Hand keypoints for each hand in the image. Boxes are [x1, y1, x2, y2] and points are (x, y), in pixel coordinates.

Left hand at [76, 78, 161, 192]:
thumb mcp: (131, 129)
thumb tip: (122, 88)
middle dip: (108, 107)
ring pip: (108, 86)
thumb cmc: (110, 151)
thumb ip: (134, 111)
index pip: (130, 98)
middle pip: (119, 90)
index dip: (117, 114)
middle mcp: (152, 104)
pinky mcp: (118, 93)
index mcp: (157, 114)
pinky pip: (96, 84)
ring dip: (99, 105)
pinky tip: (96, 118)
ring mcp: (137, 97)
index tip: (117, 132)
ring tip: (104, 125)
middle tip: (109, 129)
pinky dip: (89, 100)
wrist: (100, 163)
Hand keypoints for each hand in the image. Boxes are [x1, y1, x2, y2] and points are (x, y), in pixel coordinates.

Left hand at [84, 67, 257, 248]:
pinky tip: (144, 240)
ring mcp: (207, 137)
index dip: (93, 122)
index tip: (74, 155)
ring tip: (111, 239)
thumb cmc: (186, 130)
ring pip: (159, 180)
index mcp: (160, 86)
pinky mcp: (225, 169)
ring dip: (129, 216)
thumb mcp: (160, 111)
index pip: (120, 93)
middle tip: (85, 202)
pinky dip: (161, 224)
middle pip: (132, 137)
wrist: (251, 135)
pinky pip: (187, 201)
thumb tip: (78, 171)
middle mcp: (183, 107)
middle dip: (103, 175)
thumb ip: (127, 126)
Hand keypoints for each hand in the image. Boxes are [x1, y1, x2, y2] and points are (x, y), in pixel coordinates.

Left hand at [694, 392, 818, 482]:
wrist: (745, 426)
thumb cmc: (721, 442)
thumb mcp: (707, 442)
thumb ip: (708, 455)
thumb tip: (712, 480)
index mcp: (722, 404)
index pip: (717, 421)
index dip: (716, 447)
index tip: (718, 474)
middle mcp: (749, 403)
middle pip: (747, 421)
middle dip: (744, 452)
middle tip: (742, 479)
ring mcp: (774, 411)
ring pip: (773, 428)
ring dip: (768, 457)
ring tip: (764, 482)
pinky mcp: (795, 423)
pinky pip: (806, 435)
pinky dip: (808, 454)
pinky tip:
====
• **Problem requirements**
Begin with the line that contains "index mcp: (722, 404)" and end with the last line of the material above. Set down that range exactly.

• **Answer to the problem**
index mcp: (722, 404)
index pip: (717, 421)
index dip: (716, 447)
index tip: (718, 474)
middle mcp: (749, 403)
middle pip: (747, 421)
middle dip: (744, 452)
middle tip: (742, 479)
ring mcp: (774, 411)
ring pip: (773, 428)
ring dip: (768, 457)
ring tip: (764, 482)
pinky mcp: (795, 423)
pinky pip: (806, 435)
pinky dip: (808, 454)
pinky tip:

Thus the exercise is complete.